The close / reset advice is never being hit. (I had it as an @Before advice prior to switching it to @Around - but that wasn't working either...)

(Once I get the basic thing working I do plan to clean it up a bit more too)

package com.foo.io;

import com.yammer.metrics.Metrics;
import com.yammer.metrics.core.Counter;
import com.yammer.metrics.core.Histogram;
import com.yammer.metrics.core.MetricName;
import com.yammer.metrics.core.MetricsRegistry;
import org.apache.commons.io.input.CountingInputStream;
import org.apache.commons.io.output.CountingOutputStream;
import org.aspectj.lang.ProceedingJoinPoint;
import org.aspectj.lang.annotation.*;

import java.io.*;
import java.net.Socket;


@Aspect
public class SocketStreamWrapper {
    // can trivially create a map keeping track of bytes sent to / from a given address if this is desired
    final Counter inboundByteCounter;
    final Histogram inboundByteHistogram;
    final Counter outboundByteCounter;
    final Histogram outboundByteHistogram;

    public SocketStreamWrapper() {
        inboundByteCounter = Metrics.defaultRegistry().newCounter(new MetricName("inbound", "bytes", "counted"));
        inboundByteHistogram = Metrics.defaultRegistry().newHistogram(new MetricName("inbound", "bytes", "histogram"), true);
        outboundByteCounter = Metrics.defaultRegistry().newCounter(new MetricName("outbound", "bytes", "counted"));
        outboundByteHistogram = Metrics.defaultRegistry().newHistogram(new MetricName("outbound", "bytes", "histogram"), true);
    }

    @Pointcut("call(* java.net.Socket.getInputStream()) && target(s)")
    void input(Socket s) {
    }

    @Pointcut("call(* CountingInputStream.close()) && this(cis)")
    void close(CountingInputStream cis) {
    }

    @Pointcut("call(* CountingInputStream.reset()) && this(cis)")
    void reset(CountingInputStream cis) {
    }

    @Pointcut("call(* CountingInputStream+.read*()) && this(cis)")
    void read(CountingInputStream cis) {

    }

    @Around("close(cis)")
    public void closeCountingStream(ProceedingJoinPoint jp, CountingInputStream cis) throws Throwable {
        inboundByteCounter.inc(cis.getByteCount());
        inboundByteHistogram.update(cis.getByteCount());
        cis.resetByteCount();
        jp.proceed();
    }

    @Around("input(s)")
    public Object wrapInputStream(ProceedingJoinPoint joinPoint,
                                  Socket s)
            throws Throwable {
        InputStream in = (InputStream) joinPoint.proceed();
        return new CountingInputStream(in);
    }

    @Pointcut("call(* java.net.Socket.getOutputStream()) && target(s)")
    void output(Socket s) {
    }

    @Around("output(s)")
    public Object wrapOutputStream(ProceedingJoinPoint joinPoint,
                                   Socket s)
            throws Throwable {
        OutputStream out = (OutputStream) joinPoint.proceed();
        return new CountingOutputStream(out);
    }
}

The reason that you need to use target instead of this is that the target condition indicates that the pointcut applies to the object that the method is being called upon, not the caller of the method. In this case the object that your close , reset and read pointcuts are targeting is the CountingInputStream.
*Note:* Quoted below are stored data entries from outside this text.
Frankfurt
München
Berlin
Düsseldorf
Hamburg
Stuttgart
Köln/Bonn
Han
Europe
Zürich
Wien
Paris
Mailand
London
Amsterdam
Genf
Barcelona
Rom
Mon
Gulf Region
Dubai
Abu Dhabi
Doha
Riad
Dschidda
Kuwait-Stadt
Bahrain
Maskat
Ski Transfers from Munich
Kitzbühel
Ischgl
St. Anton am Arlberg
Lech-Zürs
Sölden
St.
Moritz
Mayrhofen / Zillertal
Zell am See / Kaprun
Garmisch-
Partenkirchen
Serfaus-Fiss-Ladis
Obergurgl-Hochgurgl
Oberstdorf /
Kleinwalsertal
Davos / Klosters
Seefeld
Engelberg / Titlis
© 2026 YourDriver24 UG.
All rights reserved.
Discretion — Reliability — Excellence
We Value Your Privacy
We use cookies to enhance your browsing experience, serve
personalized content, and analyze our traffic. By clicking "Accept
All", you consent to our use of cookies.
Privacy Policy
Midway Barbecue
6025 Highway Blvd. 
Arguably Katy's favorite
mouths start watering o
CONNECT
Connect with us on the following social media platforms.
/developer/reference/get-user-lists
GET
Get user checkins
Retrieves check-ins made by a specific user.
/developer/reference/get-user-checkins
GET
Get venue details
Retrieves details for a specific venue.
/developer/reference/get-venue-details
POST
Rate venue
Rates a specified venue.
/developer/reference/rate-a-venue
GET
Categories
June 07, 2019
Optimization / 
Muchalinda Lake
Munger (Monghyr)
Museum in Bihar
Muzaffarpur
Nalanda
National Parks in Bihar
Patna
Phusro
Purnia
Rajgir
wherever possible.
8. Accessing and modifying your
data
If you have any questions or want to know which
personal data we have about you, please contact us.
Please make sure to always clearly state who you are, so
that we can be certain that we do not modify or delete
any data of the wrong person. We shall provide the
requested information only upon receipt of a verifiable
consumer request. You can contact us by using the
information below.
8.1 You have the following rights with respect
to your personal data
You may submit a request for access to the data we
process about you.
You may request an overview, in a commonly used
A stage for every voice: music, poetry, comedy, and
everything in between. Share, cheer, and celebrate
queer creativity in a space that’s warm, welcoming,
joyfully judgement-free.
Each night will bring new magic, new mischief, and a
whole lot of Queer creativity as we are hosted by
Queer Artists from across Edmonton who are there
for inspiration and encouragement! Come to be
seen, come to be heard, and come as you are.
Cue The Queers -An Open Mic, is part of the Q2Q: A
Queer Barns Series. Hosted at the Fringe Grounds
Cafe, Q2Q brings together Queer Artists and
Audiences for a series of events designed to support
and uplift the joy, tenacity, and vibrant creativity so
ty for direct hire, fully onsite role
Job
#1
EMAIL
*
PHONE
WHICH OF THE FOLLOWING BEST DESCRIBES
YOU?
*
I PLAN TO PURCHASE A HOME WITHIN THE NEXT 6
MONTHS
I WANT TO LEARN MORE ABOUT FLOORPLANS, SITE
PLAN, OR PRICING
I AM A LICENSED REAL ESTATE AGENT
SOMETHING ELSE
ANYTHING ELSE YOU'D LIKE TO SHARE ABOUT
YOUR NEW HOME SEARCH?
The distinction between the two is outlined in: http://www.eclipse.org/aspectj/doc/next/progguide/semantics-pointcuts.html

As an additional point, you may want to have a subclass of CountingInputStream with a private or protected scope so that you can target it directly and avoid accidentally interacting with others using CountingInputStreams. Your implementation of closeCountingStream calls resetByteCount() which would cause confusion and delay for other use cases.